L’évolution ayant pris cette direction, plus l’homme s’est développé, plus la spécialisation s’est accentuée, c’est ce qui fait que le commerce est devenu une institution que l’on retrouve déjà complètement établie dès l’aurore de l’époque historique. Plus les échanges se sont multipliés, plus les capitaux se sont concentrés entre les mains de ceux qui avaient formé la classe mercantile, mais l’ancienneté du vol ne peut justifier le vol actuel, et ceux qui en sont victimes ont le devoir de s’y soustraire.

La création de la valeur d’échange, c’est-à-dire la monnaie, a permis à ce vol de s’établir parmi les associations humaines, en faisant croire aux individus à une rémunération de services, tandis qu’on les spoliait d’une partie de leur production, en les trompant sur la valeur réelle des objets. Le capital n’est que le produit accumulé des vols que les générations passées de spéculateurs ont fait subir aux producteurs, et c’est ce vol que l’on prétend nous faire accepter comme la conséquence d’une « loi naturelle », pour légitimer les vols que l’on voudrait continuer de faire subir aux générations présentes et futures.

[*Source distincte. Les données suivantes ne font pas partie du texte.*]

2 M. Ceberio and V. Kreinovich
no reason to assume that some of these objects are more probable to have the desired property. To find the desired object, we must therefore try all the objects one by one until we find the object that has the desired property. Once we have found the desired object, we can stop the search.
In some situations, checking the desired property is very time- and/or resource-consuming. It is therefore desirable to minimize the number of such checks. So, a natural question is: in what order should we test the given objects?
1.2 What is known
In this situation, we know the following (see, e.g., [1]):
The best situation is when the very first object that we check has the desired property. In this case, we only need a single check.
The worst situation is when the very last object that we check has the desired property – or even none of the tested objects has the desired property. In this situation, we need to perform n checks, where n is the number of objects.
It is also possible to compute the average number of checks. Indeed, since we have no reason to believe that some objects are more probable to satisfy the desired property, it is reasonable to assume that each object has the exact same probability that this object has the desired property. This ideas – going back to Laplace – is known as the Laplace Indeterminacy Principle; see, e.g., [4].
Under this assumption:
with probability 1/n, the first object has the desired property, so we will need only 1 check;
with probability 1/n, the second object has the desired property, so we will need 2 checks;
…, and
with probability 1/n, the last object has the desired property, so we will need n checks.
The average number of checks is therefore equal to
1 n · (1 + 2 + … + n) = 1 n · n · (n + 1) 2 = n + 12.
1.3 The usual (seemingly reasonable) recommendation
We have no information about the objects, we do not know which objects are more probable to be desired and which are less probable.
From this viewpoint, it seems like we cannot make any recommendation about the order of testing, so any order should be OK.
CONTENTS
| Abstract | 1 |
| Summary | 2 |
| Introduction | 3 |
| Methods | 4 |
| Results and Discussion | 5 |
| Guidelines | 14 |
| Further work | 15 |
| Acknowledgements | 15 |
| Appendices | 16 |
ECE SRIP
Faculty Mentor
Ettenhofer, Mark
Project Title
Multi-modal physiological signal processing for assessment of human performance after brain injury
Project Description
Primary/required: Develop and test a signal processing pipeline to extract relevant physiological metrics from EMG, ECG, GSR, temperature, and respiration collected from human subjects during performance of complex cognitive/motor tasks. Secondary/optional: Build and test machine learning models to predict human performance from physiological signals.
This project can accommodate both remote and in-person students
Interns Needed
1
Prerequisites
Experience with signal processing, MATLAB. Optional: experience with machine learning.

Nous venons de voir que l’on n’avait pas pu établir une véritable mesure de la valeur, nous allons voir maintenant que, jusqu’à présent, on ne nous a présenté que des conceptions arbitraires de la valeur, que cette mesure est impossible à créer et que, par conséquent, la prétention des économistes et des socialistes de vouloir établir une société où chacun serait rémunéré selon son travail n’est qu’une fumisterie, et qu’une règle établie en ce sens ne sera que la continuation de la spoliation légale des uns au détriment des autres.


  1. Les Lois naturelles de l’Économie politique, par G. de Molinari, page 1.